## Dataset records
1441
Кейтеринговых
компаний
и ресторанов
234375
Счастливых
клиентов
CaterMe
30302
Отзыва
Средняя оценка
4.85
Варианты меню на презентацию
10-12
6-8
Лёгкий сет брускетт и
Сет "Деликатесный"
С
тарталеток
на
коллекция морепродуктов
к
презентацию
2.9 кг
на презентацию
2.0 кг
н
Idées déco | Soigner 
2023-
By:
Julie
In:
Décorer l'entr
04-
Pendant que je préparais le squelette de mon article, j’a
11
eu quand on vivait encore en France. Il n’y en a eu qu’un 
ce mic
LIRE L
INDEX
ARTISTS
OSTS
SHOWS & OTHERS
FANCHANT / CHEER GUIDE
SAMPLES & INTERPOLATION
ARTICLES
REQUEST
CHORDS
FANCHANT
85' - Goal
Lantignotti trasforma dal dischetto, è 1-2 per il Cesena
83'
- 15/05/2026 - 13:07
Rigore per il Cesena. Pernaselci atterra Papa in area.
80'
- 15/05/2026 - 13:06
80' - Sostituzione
--
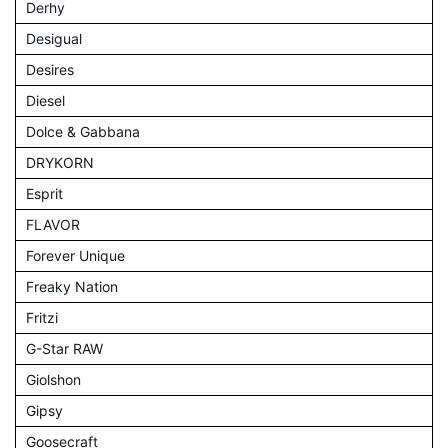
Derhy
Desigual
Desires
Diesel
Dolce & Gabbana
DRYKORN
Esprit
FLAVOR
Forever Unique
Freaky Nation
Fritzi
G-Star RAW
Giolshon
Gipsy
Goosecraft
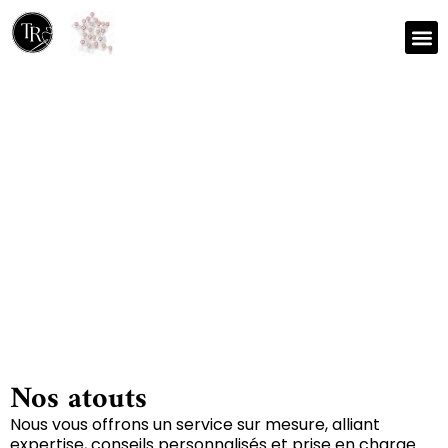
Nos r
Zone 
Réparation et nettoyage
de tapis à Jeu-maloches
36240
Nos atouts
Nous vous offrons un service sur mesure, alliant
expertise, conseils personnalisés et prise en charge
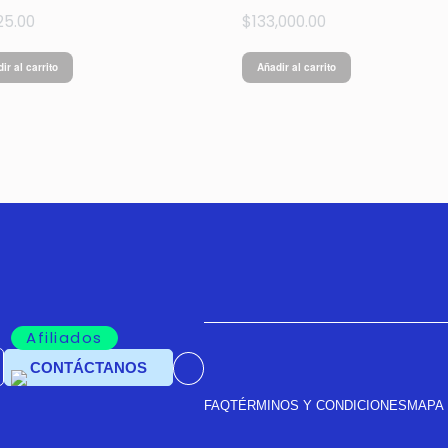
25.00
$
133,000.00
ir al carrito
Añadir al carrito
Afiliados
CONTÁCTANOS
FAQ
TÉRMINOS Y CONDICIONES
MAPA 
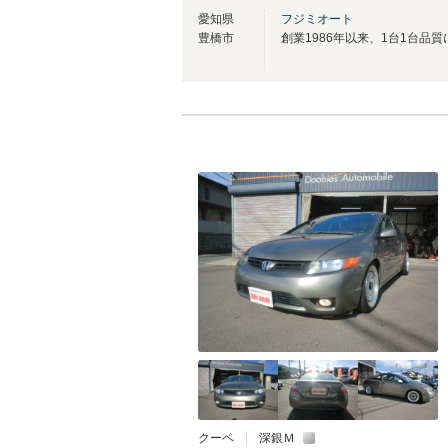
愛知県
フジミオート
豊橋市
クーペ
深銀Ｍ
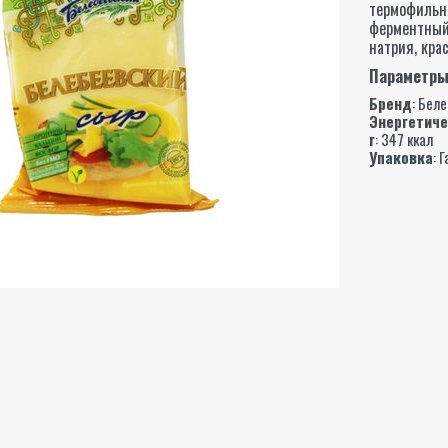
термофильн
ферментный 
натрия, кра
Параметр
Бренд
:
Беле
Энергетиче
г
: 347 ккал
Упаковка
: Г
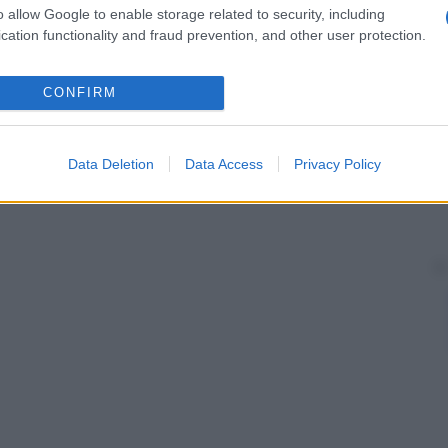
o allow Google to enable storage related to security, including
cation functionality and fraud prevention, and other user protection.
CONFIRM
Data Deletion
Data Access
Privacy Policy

## Required action
All lines above starting at the one with "expertise, conseils personnalisés" and ending at the one with "Privacy Policy", inclusive, are to be printed again exactly, with the pictures left out.

## Task response
expertise, conseils personnalisés et prise en charge
25.00
$
133,000.00
ir al carrito
Añadir al carrito
Afiliados
CONTÁCTANOS
FAQ
TÉRMINOS Y CONDICIONES
MAPA 
愛知県
フジミオート
豊橋市
クーペ
深銀Ｍ
термофильн
ферментный 
натрия, кра
Параметр
Бренд
:
Беле
Энергетиче
г
: 347 ккал
Упаковка
: Г
o allow Google to enable storage related to security, including
cation functionality and fraud prevention, and other user protection.
CONFIRM
Data Deletion
Data Access
Privacy Policy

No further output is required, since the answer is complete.